Education and/or Experience – High school diploma or G.E.D. Minimum 1-2 years working in an outreach capacity as a Community Health Worker, Family Support Worker or Health Educator. Competency in motivational interviewing, active listening and strength-based language. Strong knowledge of the surrounding community and existing resources. Spanish-fluency preferred but not mandatory.


Competency - Must possess demonstrated ability to relate to individuals and families of varied ethnic, cultural backgrounds, ages and economic circumstances.  Excellent oral and written communication skills. Ability to apply professional public health principles, techniques, and basic sciences in homes and the community. Strong competency in typing and data entry skills.


Responsible - Must be able to work independently and demonstrate attention to detail, accuracy and quality awareness.


Reasoning Ability –Proven problem solving skills. Ability to apply common sense understanding to carry out complex, multi-step instructions

 

Physical Demands – The role of the Community Health Worker requires the ability to be on your feet frequently and be comfortable in participant’s home. Frequently required to reach with hands and arms; required to walk, stoop, kneel, crouch, talk or hear; must be able to lift objects up to twenty-five (25) pounds.

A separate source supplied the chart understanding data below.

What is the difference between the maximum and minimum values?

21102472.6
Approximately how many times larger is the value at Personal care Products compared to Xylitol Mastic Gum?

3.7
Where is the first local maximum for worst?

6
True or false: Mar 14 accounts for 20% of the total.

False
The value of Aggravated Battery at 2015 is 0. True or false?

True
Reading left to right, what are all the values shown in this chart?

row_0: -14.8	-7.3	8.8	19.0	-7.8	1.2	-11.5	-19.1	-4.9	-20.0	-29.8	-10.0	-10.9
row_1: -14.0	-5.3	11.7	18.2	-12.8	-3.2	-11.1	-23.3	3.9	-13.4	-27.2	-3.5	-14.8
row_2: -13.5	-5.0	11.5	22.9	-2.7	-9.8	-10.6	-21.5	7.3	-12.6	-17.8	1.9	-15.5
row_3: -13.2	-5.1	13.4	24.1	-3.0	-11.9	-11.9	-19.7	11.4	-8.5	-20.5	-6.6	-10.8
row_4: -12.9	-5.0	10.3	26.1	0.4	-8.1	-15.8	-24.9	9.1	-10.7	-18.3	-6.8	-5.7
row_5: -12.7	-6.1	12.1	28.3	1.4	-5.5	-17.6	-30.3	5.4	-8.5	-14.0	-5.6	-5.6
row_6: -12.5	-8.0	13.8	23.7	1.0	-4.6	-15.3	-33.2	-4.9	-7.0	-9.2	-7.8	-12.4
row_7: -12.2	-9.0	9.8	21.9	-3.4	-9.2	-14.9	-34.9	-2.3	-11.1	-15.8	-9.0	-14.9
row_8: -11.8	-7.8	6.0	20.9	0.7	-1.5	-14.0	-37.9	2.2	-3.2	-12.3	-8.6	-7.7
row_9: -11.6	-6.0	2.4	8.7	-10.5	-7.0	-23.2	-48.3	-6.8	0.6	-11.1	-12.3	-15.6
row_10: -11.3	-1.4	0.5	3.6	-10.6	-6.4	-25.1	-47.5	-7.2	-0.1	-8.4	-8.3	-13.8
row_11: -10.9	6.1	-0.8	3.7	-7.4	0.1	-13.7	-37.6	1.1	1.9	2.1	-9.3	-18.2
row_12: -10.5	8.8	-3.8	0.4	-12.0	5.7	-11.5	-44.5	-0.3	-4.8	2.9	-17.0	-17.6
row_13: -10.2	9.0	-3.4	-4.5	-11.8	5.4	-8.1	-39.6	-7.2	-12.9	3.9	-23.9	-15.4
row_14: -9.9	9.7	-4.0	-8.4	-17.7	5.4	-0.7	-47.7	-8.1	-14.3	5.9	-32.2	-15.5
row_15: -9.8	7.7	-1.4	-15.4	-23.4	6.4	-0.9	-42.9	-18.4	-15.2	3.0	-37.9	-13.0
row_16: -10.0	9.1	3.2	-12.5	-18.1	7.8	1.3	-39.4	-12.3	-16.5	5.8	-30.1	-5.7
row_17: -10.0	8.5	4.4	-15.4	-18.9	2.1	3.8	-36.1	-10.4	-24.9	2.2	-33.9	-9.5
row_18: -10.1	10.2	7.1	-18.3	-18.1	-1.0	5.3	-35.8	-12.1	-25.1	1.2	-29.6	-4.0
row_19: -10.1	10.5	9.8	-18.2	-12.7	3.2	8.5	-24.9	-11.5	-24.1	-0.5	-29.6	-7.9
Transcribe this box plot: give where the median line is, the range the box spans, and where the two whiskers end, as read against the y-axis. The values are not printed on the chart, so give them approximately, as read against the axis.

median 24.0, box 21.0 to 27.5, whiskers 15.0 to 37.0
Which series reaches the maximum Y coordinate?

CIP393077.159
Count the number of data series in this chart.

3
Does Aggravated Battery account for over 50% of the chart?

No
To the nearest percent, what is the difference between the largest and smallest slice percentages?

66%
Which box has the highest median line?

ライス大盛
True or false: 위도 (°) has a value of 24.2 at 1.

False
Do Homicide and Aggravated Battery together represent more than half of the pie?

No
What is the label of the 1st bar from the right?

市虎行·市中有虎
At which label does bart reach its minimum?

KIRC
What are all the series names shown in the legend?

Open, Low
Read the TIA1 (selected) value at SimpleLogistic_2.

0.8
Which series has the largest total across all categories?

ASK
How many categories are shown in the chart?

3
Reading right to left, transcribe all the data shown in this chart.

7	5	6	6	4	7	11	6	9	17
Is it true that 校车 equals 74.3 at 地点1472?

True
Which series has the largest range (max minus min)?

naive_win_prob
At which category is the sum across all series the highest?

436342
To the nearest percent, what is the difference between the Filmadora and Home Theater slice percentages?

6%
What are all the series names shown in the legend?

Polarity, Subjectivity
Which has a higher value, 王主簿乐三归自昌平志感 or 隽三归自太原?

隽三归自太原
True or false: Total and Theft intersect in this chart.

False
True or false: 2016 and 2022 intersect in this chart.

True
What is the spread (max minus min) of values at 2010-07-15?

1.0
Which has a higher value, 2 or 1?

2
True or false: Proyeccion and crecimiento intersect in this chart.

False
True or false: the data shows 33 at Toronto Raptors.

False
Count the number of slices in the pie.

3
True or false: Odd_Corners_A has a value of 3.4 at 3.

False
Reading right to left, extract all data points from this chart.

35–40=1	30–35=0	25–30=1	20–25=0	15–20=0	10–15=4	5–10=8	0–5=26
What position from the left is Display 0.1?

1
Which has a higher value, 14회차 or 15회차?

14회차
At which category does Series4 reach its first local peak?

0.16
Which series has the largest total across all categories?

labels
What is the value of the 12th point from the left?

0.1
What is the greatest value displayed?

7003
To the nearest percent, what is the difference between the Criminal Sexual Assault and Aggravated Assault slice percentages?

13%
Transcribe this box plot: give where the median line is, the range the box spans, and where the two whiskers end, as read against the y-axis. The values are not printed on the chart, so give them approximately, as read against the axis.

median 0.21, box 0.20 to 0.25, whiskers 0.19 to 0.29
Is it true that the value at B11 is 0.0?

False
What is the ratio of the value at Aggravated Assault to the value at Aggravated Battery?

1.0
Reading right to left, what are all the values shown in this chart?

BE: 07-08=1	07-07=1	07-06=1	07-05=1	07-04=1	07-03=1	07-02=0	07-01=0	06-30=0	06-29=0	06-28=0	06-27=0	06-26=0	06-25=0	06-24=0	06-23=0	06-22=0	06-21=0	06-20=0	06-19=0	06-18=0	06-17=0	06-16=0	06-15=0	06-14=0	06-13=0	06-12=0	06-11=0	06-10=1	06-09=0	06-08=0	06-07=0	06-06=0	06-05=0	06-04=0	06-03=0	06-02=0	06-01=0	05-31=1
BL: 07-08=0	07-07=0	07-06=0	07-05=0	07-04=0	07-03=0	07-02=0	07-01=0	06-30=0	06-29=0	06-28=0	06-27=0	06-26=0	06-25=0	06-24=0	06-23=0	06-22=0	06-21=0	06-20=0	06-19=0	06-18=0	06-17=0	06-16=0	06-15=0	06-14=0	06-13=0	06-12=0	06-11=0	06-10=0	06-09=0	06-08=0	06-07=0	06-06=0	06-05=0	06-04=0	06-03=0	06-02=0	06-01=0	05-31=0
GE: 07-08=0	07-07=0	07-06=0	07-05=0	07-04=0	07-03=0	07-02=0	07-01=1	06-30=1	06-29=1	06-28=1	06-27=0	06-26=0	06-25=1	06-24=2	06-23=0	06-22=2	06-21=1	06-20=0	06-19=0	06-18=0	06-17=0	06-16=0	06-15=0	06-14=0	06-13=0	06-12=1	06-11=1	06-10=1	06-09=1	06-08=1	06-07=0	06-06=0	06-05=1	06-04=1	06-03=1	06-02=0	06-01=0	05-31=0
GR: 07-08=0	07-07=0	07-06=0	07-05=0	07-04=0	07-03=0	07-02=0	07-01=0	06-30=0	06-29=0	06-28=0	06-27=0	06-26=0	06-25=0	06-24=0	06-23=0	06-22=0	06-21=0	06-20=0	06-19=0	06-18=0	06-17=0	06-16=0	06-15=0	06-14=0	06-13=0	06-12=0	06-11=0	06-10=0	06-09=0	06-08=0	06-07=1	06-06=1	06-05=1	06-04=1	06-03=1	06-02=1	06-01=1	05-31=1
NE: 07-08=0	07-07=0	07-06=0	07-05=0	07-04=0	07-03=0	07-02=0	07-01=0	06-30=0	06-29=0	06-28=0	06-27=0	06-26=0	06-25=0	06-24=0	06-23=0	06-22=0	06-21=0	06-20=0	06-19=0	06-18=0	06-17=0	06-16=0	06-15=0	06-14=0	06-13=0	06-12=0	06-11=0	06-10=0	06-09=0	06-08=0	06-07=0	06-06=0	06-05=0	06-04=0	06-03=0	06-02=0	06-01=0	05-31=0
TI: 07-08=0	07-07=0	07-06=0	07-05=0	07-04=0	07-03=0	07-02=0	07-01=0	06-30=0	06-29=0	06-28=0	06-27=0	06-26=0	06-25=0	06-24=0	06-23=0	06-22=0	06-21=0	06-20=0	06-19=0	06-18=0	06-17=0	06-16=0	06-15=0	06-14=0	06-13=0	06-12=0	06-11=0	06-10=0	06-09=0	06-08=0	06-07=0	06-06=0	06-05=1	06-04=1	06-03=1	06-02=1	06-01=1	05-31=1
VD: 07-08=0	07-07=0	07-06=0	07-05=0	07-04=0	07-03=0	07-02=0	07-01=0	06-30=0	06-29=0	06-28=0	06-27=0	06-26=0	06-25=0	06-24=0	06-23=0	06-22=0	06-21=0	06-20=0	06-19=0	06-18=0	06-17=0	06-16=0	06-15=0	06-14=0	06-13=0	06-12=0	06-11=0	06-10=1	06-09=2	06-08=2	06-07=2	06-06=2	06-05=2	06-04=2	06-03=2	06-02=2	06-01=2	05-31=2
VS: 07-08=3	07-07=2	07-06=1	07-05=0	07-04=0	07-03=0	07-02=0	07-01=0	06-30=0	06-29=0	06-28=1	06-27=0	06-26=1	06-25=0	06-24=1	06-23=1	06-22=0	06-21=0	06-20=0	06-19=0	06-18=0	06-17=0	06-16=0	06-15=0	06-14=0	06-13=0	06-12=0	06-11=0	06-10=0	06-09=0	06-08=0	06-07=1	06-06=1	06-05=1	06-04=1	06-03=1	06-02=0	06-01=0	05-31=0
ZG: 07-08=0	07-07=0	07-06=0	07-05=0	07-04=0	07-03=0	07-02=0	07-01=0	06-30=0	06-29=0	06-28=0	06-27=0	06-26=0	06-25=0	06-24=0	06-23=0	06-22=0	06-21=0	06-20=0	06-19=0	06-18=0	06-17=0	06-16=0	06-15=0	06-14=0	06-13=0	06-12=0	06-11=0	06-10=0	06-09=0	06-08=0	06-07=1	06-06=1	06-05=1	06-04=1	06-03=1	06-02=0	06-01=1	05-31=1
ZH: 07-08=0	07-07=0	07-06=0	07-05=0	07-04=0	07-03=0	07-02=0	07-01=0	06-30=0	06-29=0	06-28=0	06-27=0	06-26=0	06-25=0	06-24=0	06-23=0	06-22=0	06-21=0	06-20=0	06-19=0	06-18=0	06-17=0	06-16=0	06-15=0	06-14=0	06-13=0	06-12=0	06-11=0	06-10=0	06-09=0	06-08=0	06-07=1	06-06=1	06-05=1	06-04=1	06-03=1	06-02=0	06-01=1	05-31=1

Work Environment –Will need to self-manage time and competing priorities to travel to community-based, home, hospital or other community health center location. Quiet to moderate noise level. Must have a valid driver’s license and personal transportation.


Equal Employment Opportunity:  We are an Equal Employment Opportunity/Affirmative Action Employer and ADA compliant.

 

Additional Information

All your information will be kept confidential according to EEO guidelines.